Available data:
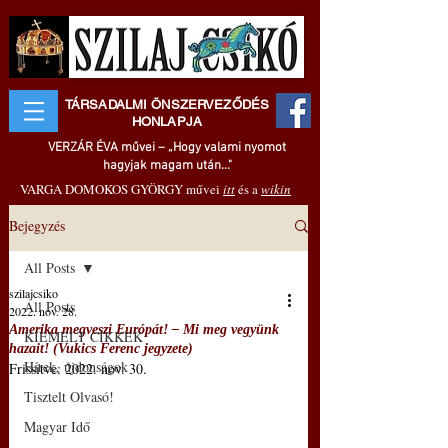
TÁRSADALMI ÖNSZERVEZŐDÉS
HONLAPJA
VERZÁR ÉVA művei – „Hogy valami nyomot
hagyjak magam után..."
VARGA DOMOKOS GYÖRGY művei
itt
és a
wikin
Bejegyzés
All Posts
szilajcsiko
All Posts
2022. nov. 28.
Amerika megveszi Európát! – Mi meg vegyünk
KIEMELT CIKKEK
hazait! (Vukics Ferenc jegyzete)
Hírek, újdonságok
Frissítve:
2022. nov. 30.
Tisztelt Olvasó!
Magyar Idő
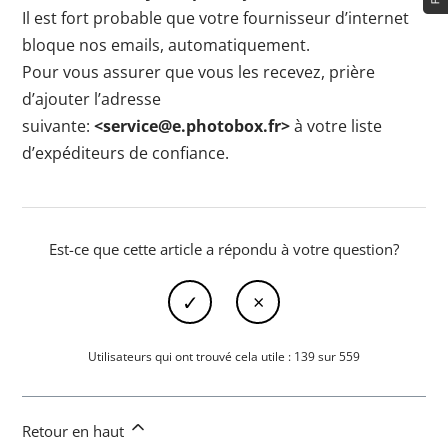
Il est fort probable que votre fournisseur d’internet
bloque nos emails, automatiquement.
Pour vous assurer que vous les recevez, prière
d’ajouter l’adresse
suivante:
<service@e.photobox.fr>
à votre liste
d’expéditeurs de confiance.
Est-ce que cette article a répondu à votre question?
Utilisateurs qui ont trouvé cela utile : 139 sur 559
Retour en haut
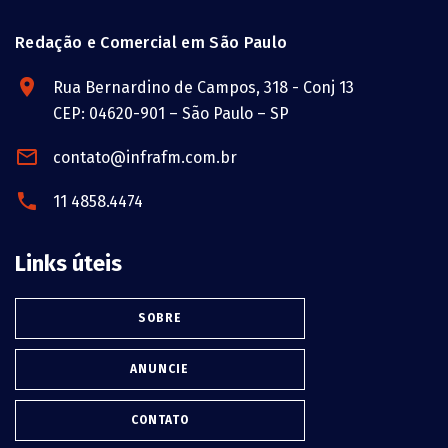
Redação e Comercial em São Paulo
Rua Bernardino de Campos, 318 - Conj 13
CEP: 04620-901 – São Paulo – SP
contato@infrafm.com.br
11 4858.4474
Links úteis
SOBRE
ANUNCIE
CONTATO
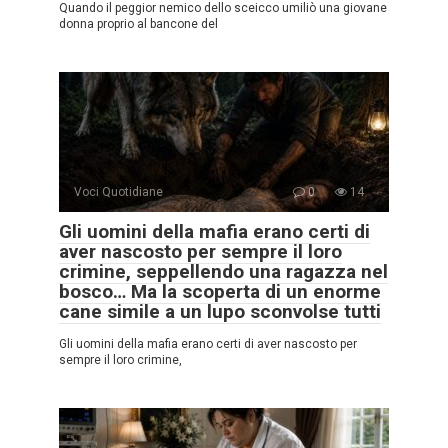
Quando il peggior nemico dello sceicco umiliò una giovane
donna proprio al bancone del
Voci Quotidiane
0
14
Gli uomini della mafia erano certi di
aver nascosto per sempre il loro
crimine, seppellendo una ragazza nel
bosco… Ma la scoperta di un enorme
cane simile a un lupo sconvolse tutti
Gli uomini della mafia erano certi di aver nascosto per
sempre il loro crimine,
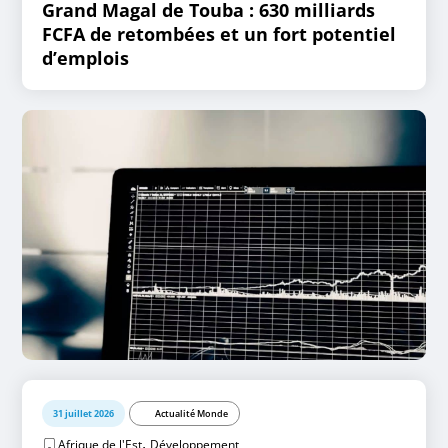
Grand Magal de Touba : 630 milliards
FCFA de retombées et un fort potentiel
d’emplois
31 juillet 2026
Actualité Monde
,
Afrique de l'Est
Développement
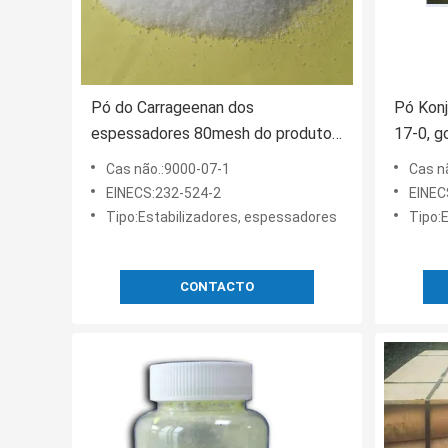
Pó do Carrageenan dos
Pó Kon
espessadores 80mesh do produto
17-0, g
comestível de CAS 9000-07-1
de 99%
Cas não.:9000-07-1
Cas n
EINECS:232-524-2
EINEC
Tipo:Estabilizadores, espessadores
Tipo:
CONTACTO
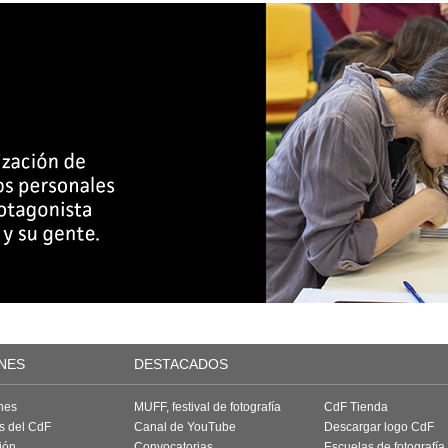
NES
DESTACADOS
nes
MUFF, festival de fotografía
CdF Tienda
as del CdF
Canal de YouTube
Descargar logo CdF
ión
Convocatorias
Escuelas de fotografía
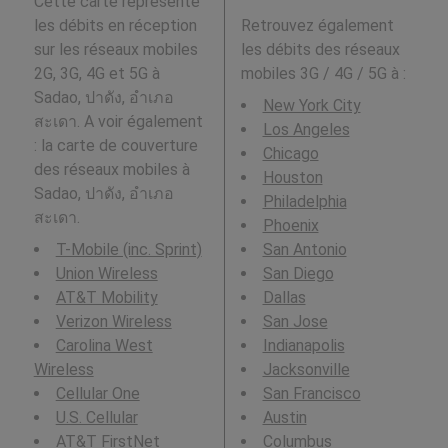
Cette carte représente
les débits en réception
Retrouvez également
sur les réseaux mobiles
les débits des réseaux
2G, 3G, 4G et 5G à
mobiles 3G / 4G / 5G à
:
Sadao, ปาดัง, อำเภอ
New York City
สะเดา. A voir également
Los Angeles
: la carte de couverture
Chicago
des réseaux mobiles à
Houston
Sadao, ปาดัง, อำเภอ
Philadelphia
สะเดา.
Phoenix
T-Mobile (inc. Sprint)
San Antonio
Union Wireless
San Diego
AT&T Mobility
Dallas
Verizon Wireless
San Jose
Carolina West
Indianapolis
Wireless
Jacksonville
Cellular One
San Francisco
U.S. Cellular
Austin
AT&T FirstNet
Columbus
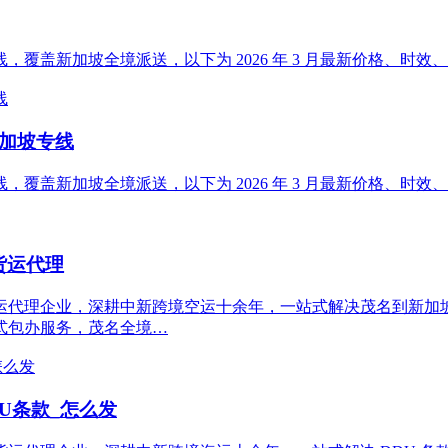
覆盖新加坡全境派送，以下为 2026 年 3 月最新价格、时效
新加坡专线
覆盖新加坡全境派送，以下为 2026 年 3 月最新价格、时效
货运代理
运代理企业，深耕中新跨境空运十余年，一站式解决茂名到新加
式包办服务，茂名全境…
DDU条款_怎么发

What the task requires:
Pictures aside, return exactly the lines from the data above, starting at the line that has "Il est fort" and ending at the line that has "bosco… Ma la scoperta di un enorme", both included.

Finished task:
Il est fort probable que votre fournisseur d’internet
bloque nos emails, automatiquement.
Pour vous assurer que vous les recevez, prière
d’ajouter l’adresse
suivante:
<service@e.photobox.fr>
à votre liste
d’expéditeurs de confiance.
Est-ce que cette article a répondu à votre question?
Utilisateurs qui ont trouvé cela utile : 139 sur 559
Retour en haut
Redação e Comercial em São Paulo
Rua Bernardino de Campos, 318 - Conj 13
CEP: 04620-901 – São Paulo – SP
contato@infrafm.com.br
11 4858.4474
Links úteis
SOBRE
ANUNCIE
CONTATO
Quando il peggior nemico dello sceicco umiliò una giovane
donna proprio al bancone del
Voci Quotidiane
0
14
Gli uomini della mafia erano certi di
aver nascosto per sempre il loro
crimine, seppellendo una ragazza nel
bosco… Ma la scoperta di un enorme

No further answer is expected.